Hacker News new | ask | show | jobs
by leni536 4064 days ago
I don't have experience with binary logs. I think the fragility of binary logs is not baseless though. AFAIK there was (is?) a problem in systemd's journal where a local corruption of the log could cause a global unavailability of the logged data.

People like text logs because local corruptions remain local. Some lines could be gibberish, but that's all. I'm not suggesting that this couldn't be done with binary logs, but you have to carefully design your binary logging format to keep this property.

Otherwise I agree with the author that we shouldn't be afraid of binary formats in general, we need much more general formats and tools though (grep, less equivalents).

I'm not fond of "human readable" tree formats like XML or JSON either. bencode could be equally "human readable" as an utf-8 text if one has a less equivalent for bencode.

2 comments

> I don't have experience with binary logs.
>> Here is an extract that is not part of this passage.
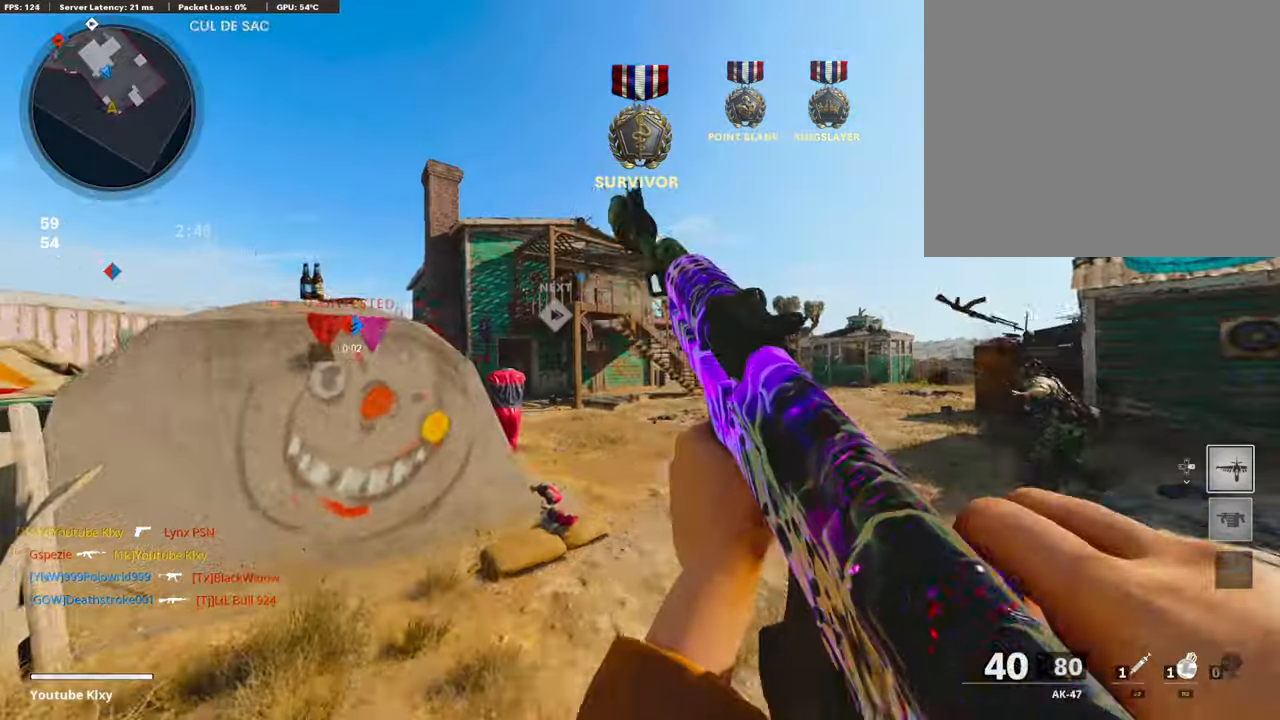
{"buttons": [], "left_stick": "up-left", "right_stick": "left", "events": [[17, "CROSS", "down"], [17, "L3", "down"], [50, "SQUARE", "down"], [150, "L3", "up"], [167, "CROSS", "up"], [167, "SQUARE", "up"], [268, "L3", "down"], [351, "L3", "up"], [452, "left_stick", "up-left"], [468, "right_stick", "left"]]}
I think the fragility of binary logs is not baseless though. AFAIK there was (is?) a problem in systemd's journal where a local corruption of the log could cause a global unavailability of the logged data.

From my experience (I do not want to troll and presume you have not tried it), systemd starts off where it picked up when an old log is corrupted and stars a new one. There is a command line utility to verify the integrity of these files (on my Windows laptop at work, cannot check). Now, I am not sure the state of log file repair. I was told it is not possible. However, it seems this means the file is corrupted in a way it is not easily indexed. It is likely it is still readable. I wish I had seen this last time.

https://www.reddit.com/r/linux/comments/1y6q0l/systemds_bina...

Granted, I use Arch Linux on an old laptop. I had these corruptions routinely happen when I had disabled ACPI controls (I do not use the fancy WMs, I am back to Ratpoision) and completely, and I mean completely drained the battery until it came crashing to a halt). So, I am not surprised about these corruptions.

Anyone using systemd boxes in production who can comment on this? Flamewar or not, I would like to know more. I do not really care for it one way or the other. Parts I like, parts I do not.

I was thinking exactly the same, once you want to create a binary efficient format which you can query, you then have the same problems as a database. And if there is something we have learned in the history of computing, it's that databases are hard to design properly, and especially from scratch.
And especially when you want it to be immune to random failures without data loss.

The last few entries of a log file before something catastrophic happens are precisely the entries that are the most important to make sure they aren't lost.